A literariedade do discurso platônico: uma análise cenográfica da República I (327a a 331d)
DOI:
https://doi.org/10.28998/2317-9945.202065.41-47Palavras-chave:
Platão. A República (Politeia). Sócrates (personagem). MimeseResumo
O artigo analisa a cena de abertura de A República de Platão a partir de ferramentas dos estudos literários e da historiografia, levando em conta contribuições recentes da crítica platônica anglo-germânica. Se, por um lado, persiste a ideia de que na República se encontra um manifesto contra a ficção literária — encarada como um registro potencialmente falsificador da realidade —, há de se considerar, por outro, quão artisticamente elaborado o diálogo socrático é.
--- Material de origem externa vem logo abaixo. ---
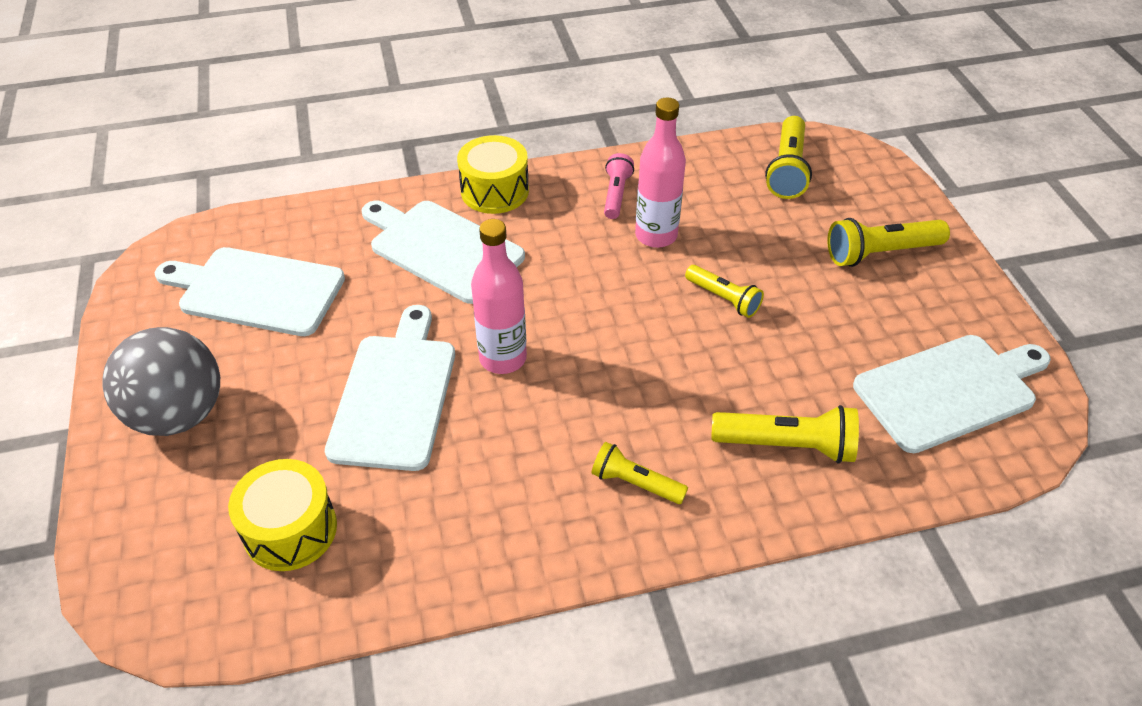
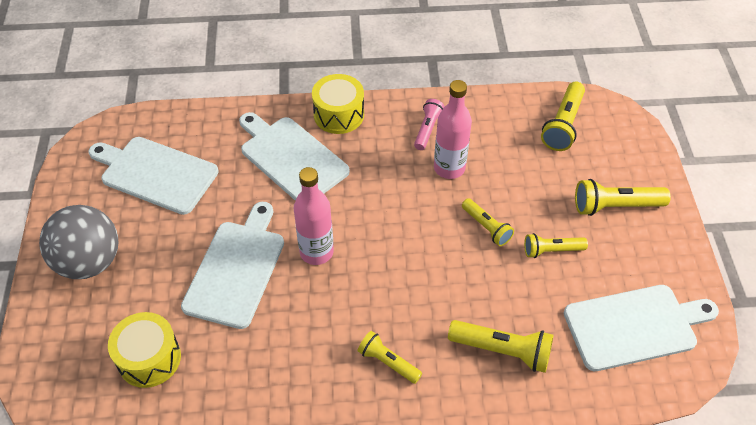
camera: 10 degrees right, 5 degrees up
(815, 315) = (551, 250): none -> yellow flashlight

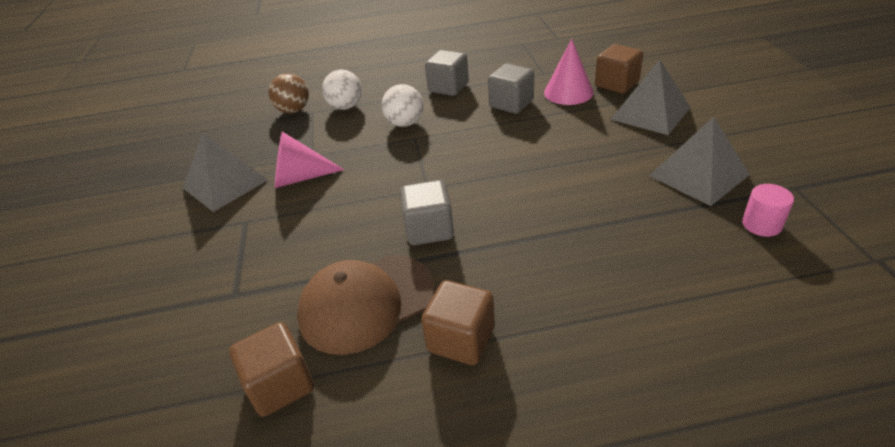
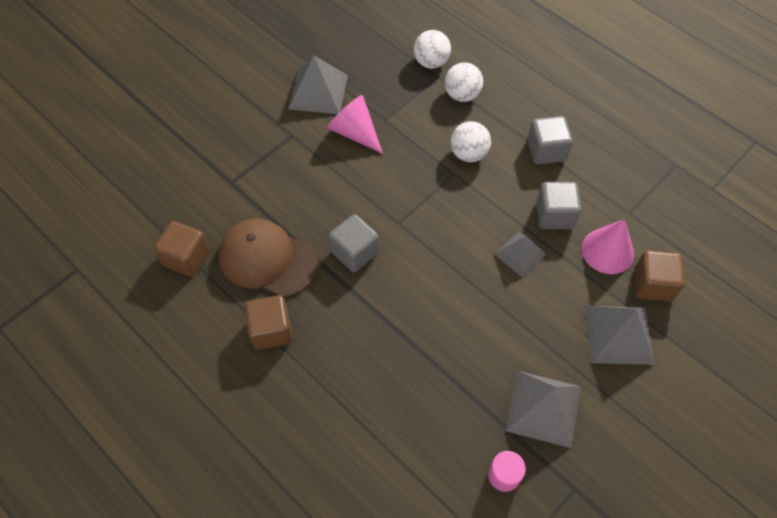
camera: 50 degrees right, 20 degrees up
(294, 110) = (431, 62): brown ball -> white ball
(531, 132) = (520, 254): none -> grey pyramid

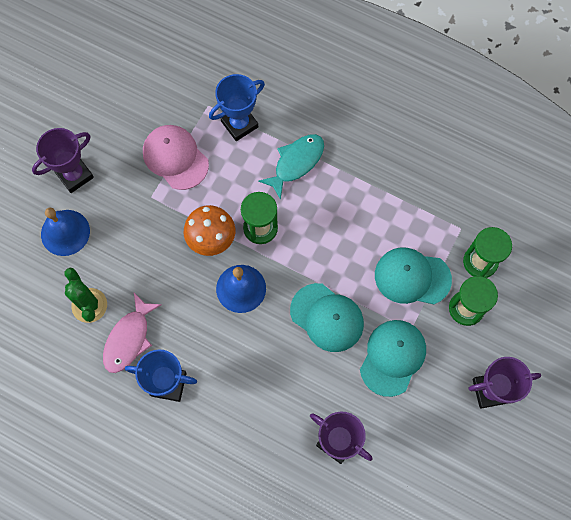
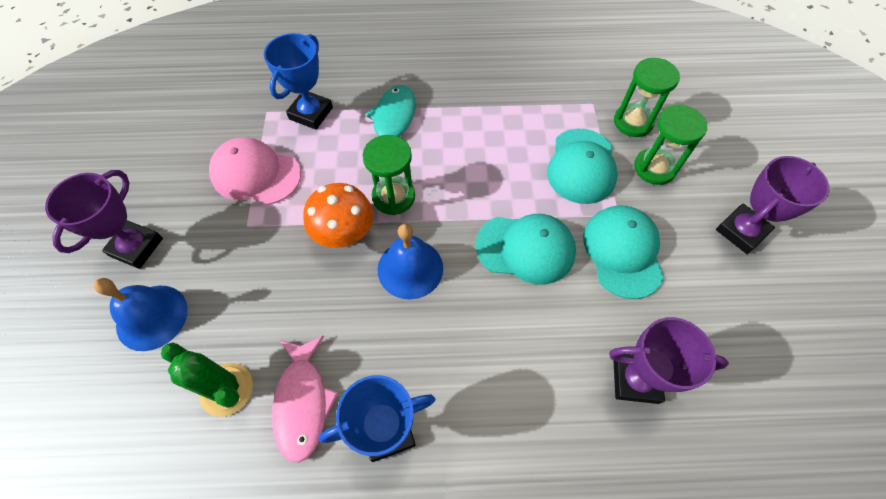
camera: 30 degrees left, 10 degrees down
(412, 277) = (581, 166): turquoise cap -> turquoise cap turned 60 degrees counterclockwise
Argumentamos que o próprio formato dialógico do texto impede uma interpretação de Platão como um racionalista dogmático, cético ante o potencial da poesia. Ao contrário, o jogo entre expectativas genéricas, ao qual somos expostos desde os embates iniciais entre as personagens Sócrates, Glauco, Trasímaco e Céfalo — em trechos que vacilam entre o registro dramático e a filosofia —, exige tanto uma reapreciação dos posicionamentos platônicos perante as belas artes, quanto uma reconsideração do peso de cenários, personagens e tempos narrativos como elementos constituintes da argumentação filosófica.
The literariness of the platonic discourse: a scenographic analysis of the Republic I (327a to 331d)
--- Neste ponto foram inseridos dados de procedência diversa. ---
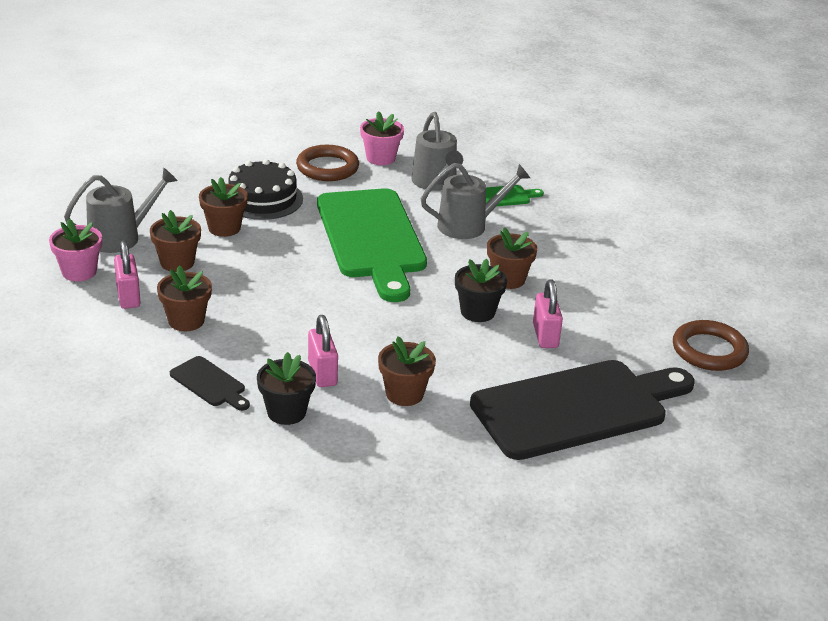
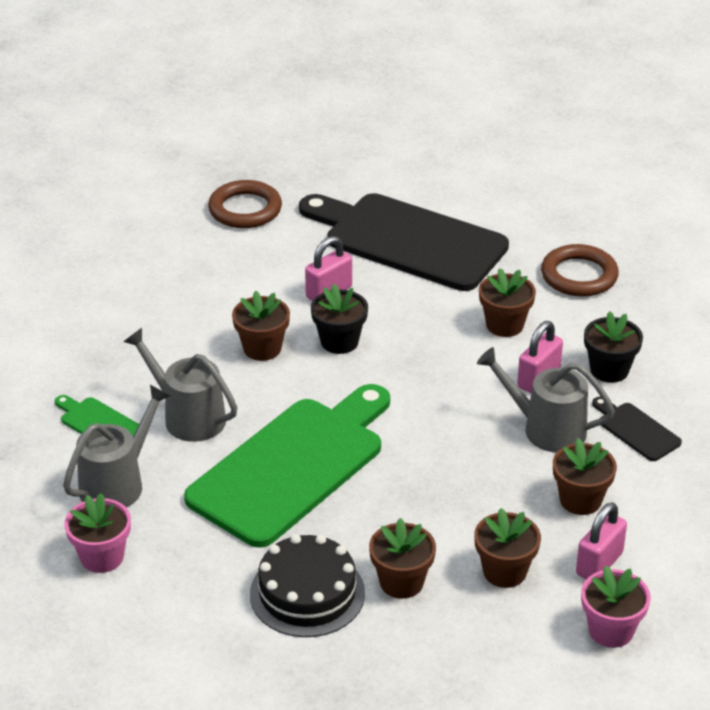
camera: 125 degrees left, 5 degrees up
(120, 237) = (517, 648): grey watering can -> grey watering can (546, 429)
(210, 383) = (636, 430): black cutting board -> black cutting board turned 45 degrees counterclockwise
(327, 168) = (175, 586): brown ring -> brown ring (579, 276)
The article aims to analyze the opening scene of Plato’s Republic based on literary studies and historiography devices, taking into account recent contributions from Anglo-Germanic Platonic studies. If, on the one hand, the idea that in the Republic one may find a manifesto against literary fiction — taken as a potentially falsified version of reality — still persists, one has also to consider, on the other hand, how artistically elaborated is the Socratic dialogue. We will argue that the dialogical format of the text itself precludes an interpretation of Plato as a dogmatic rationalist, skeptical towards the potential of poetry in general. Rather, the play between generic expectations and what one already finds in the opening discussions among the characters Socrates, Glaucus, Thrasymachus and Cephalus — in scenes that waver between the dramatic format and philosophy — require not only a re-examination of Plato’s claims on the arts, but also of the value of scenarios, characters and narrative temporality as constituent elements of philosophical argumentation.